*WHAT YOU HAVE TO DO*:
In this exercise, print only the lines of the records below from the one with "Outlined on this slice (expert" through the one with "Bedside chest radiograph", inclusive. Pictures are not part of the copy.

*SOURCE MATERIAL*:
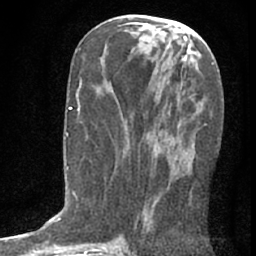
Breast MRI (dynamic contrast-enhanced), one axial slice. Position 33 of 76 along the scan axis. Cropped to one breast. Dynamic contrast-enhanced series, time point 2 of 7 at this slice position (early post-contrast). 1.5 T. TE 3 ms, TR 6.3 ms. 2.4 mm slice thickness. 256 × 256 image matrix. Female patient.
Outlined on this slice (semi-automatic segmentation, software-assisted and operator-edited):
- enhancing-tissue mask used for the functional tumour volume (all voxels passing the contrast-enhancement thresholds inside the analysis volume; usually the tumour): box from (x=137, y=157) to (x=194, y=221) px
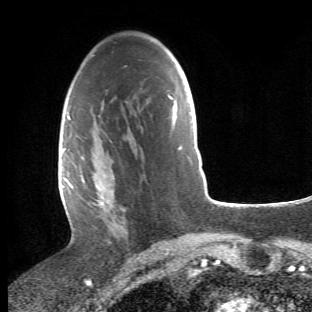
Breast MRI (dynamic contrast-enhanced), one axial slice. Position 28 of 66 along the scan axis. Cropped to one breast. Dynamic contrast-enhanced series, time point 2 of 6 at this slice position (early post-contrast). 1.5 T. TE 4.2 ms, TR 8.5 ms. 2.4 mm slice thickness. 312 × 312 image matrix, field of view 183 × 183 mm. Female patient.
Outlined on this slice (semi-automatically segmented with operator editing):
- enhancing-tissue mask used for the functional tumour volume (all voxels passing the contrast-enhancement thresholds inside the analysis volume; usually the tumour): box from (x=68, y=112) to (x=128, y=241) px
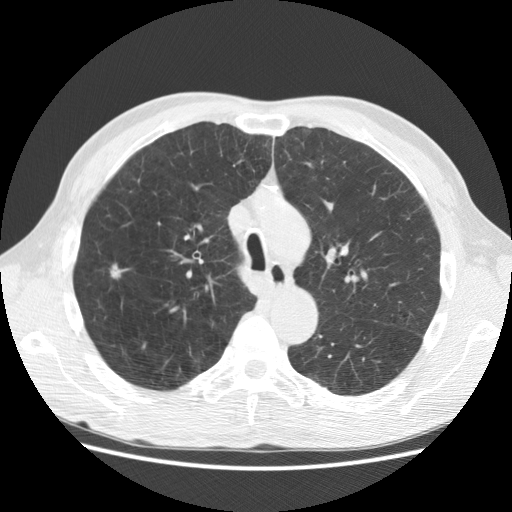
Low-dose screening chest CT, one axial slice; slice 205 of 282 in the series (ordered by position); reconstruction kernel STANDARD; lung window (W 1500 / L -600 HU); 2.5 mm slice thickness; 512 × 512 image matrix.
Outlined on this slice (expert manual segmentation):
- lesion 1 (tumor, upper lobe of right lung): box from (x=111, y=265) to (x=125, y=278) px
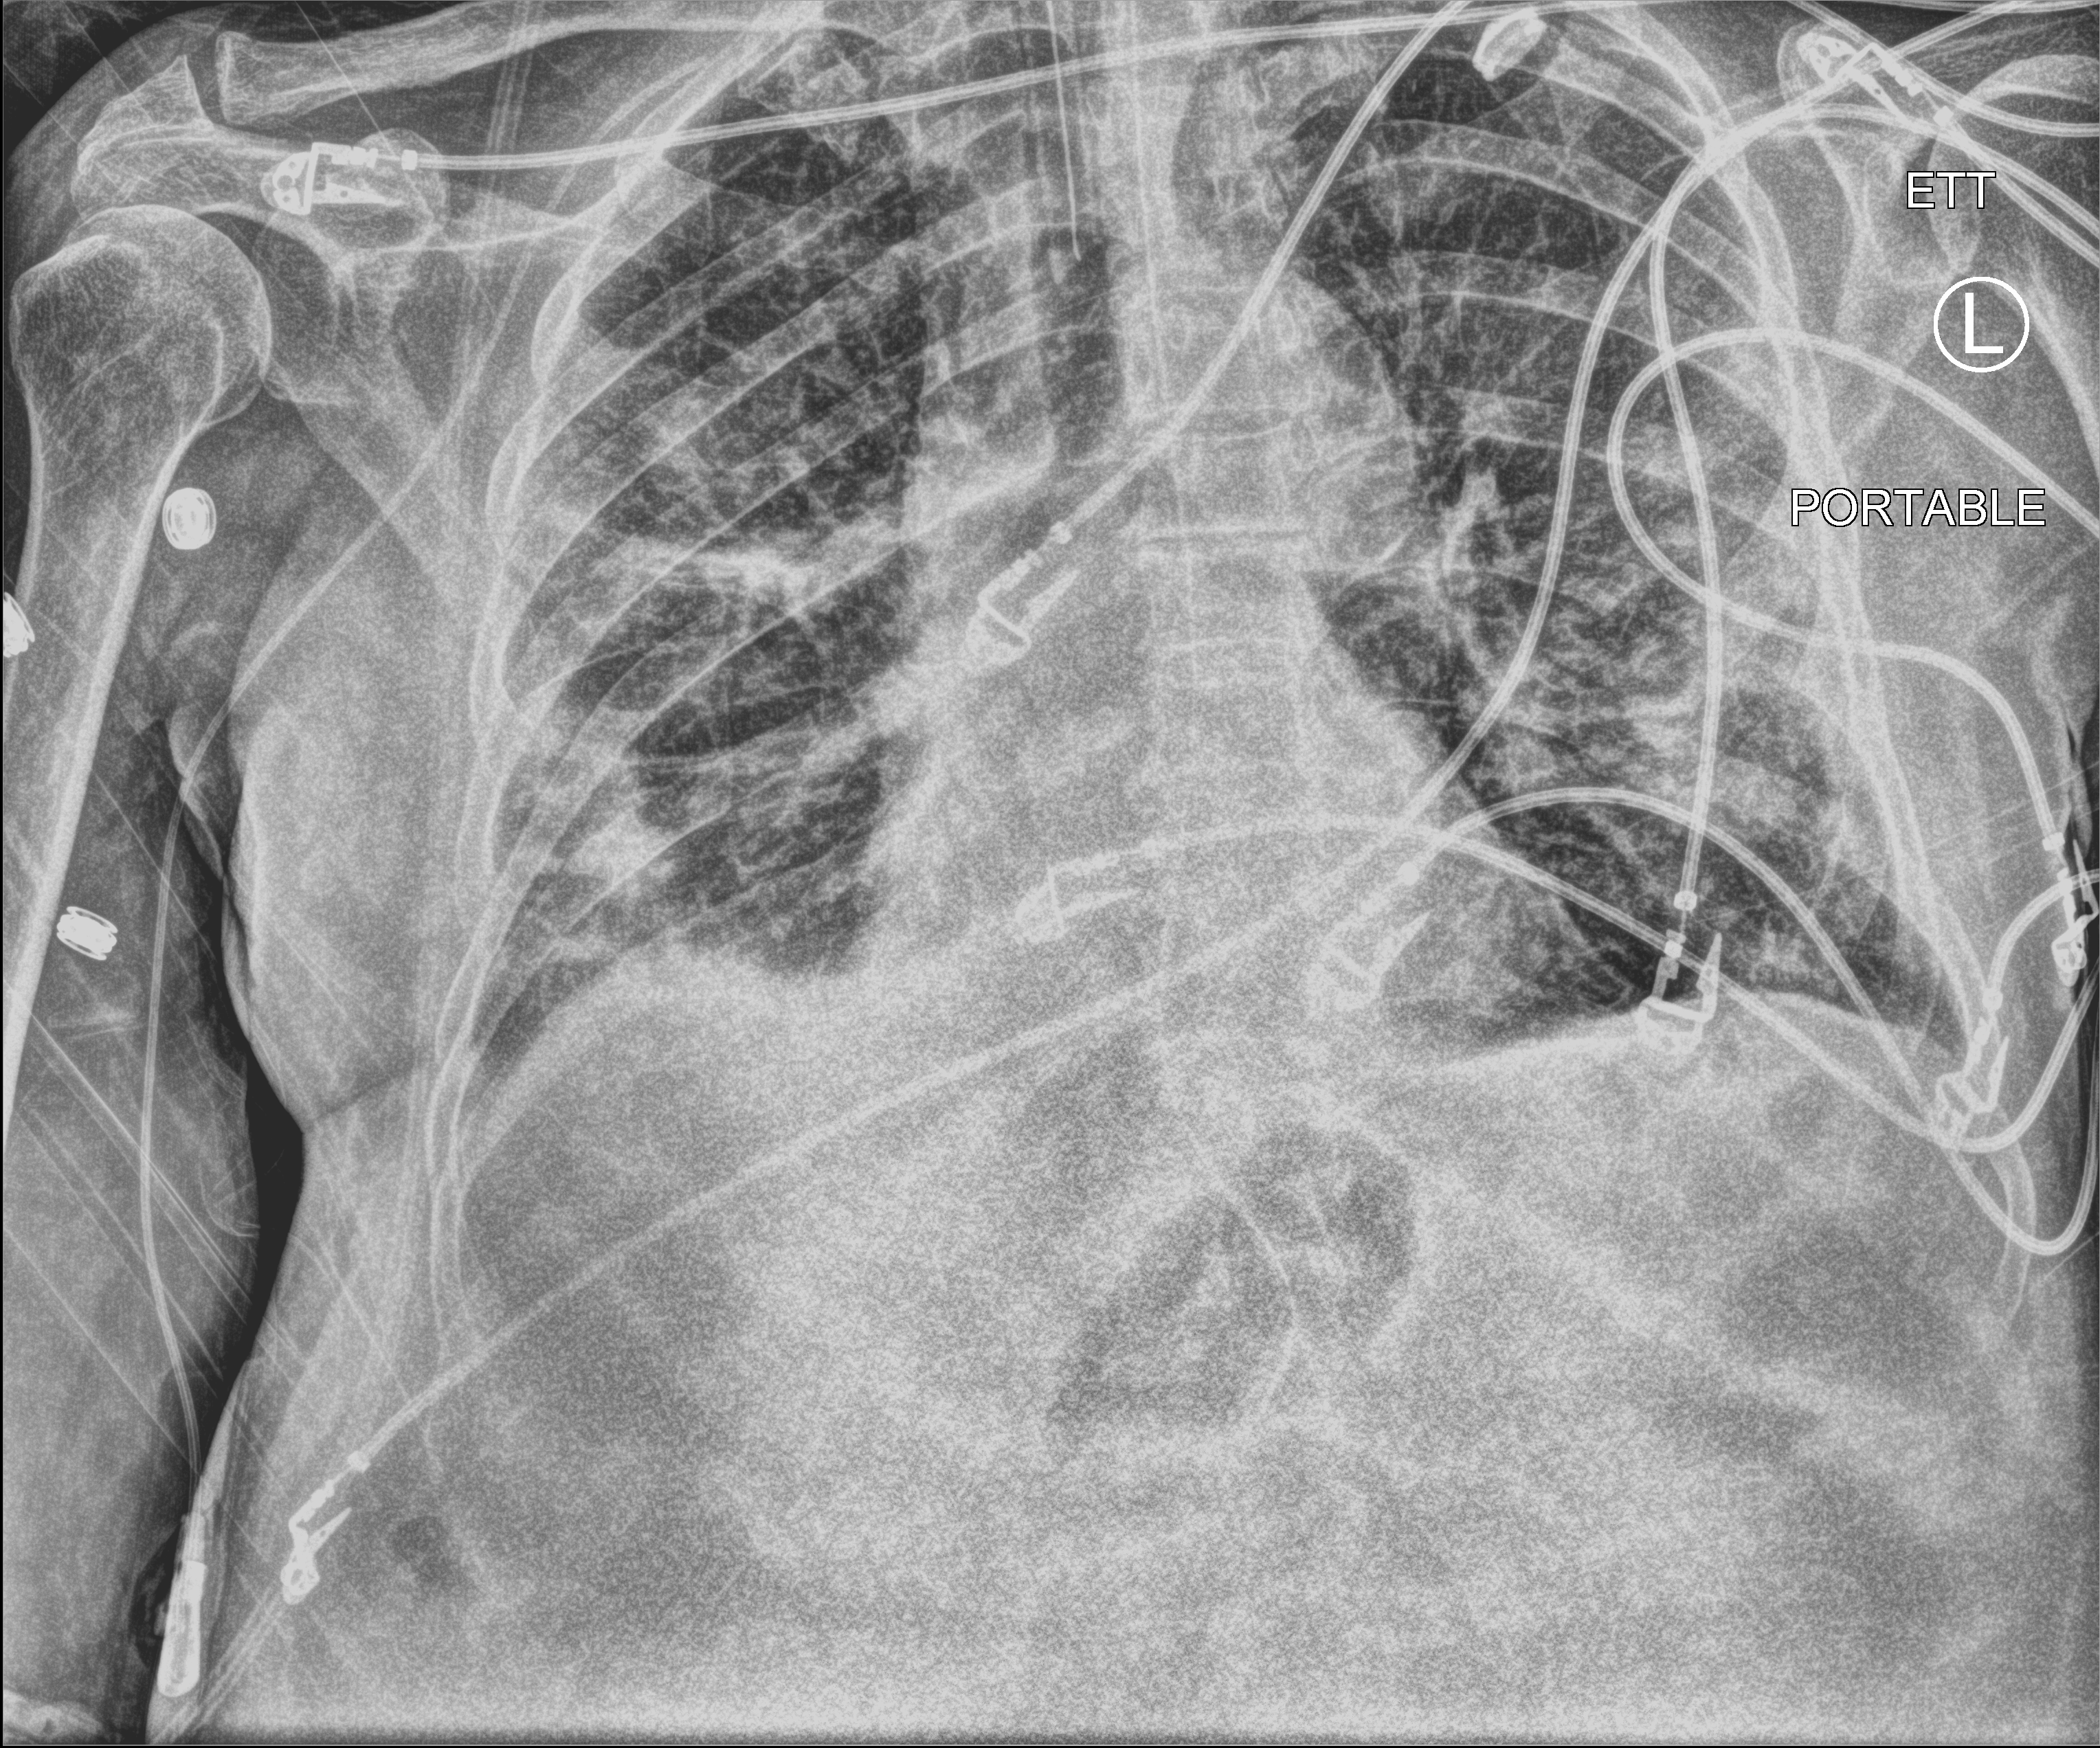
Bedside chest radiograph (computed radiography); anteroposterior (AP) projection. Male patient hospitalised with COVID-19, age 75–90 years.
Admission-level facts for this patient (not findings on this image; timing relative to this image not recorded): admitted to intensive care during this hospital stay: yes.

*RESULT OF THIS EXERCISE*:
Outlined on this slice (expert manual segmentation):
- lesion 1 (tumor, upper lobe of right lung): box from (x=111, y=265) to (x=125, y=278) px
Bedside chest radiograph (computed radiography); anteroposterior (AP) projection. Male patient hospitalised with COVID-19, age 75–90 years.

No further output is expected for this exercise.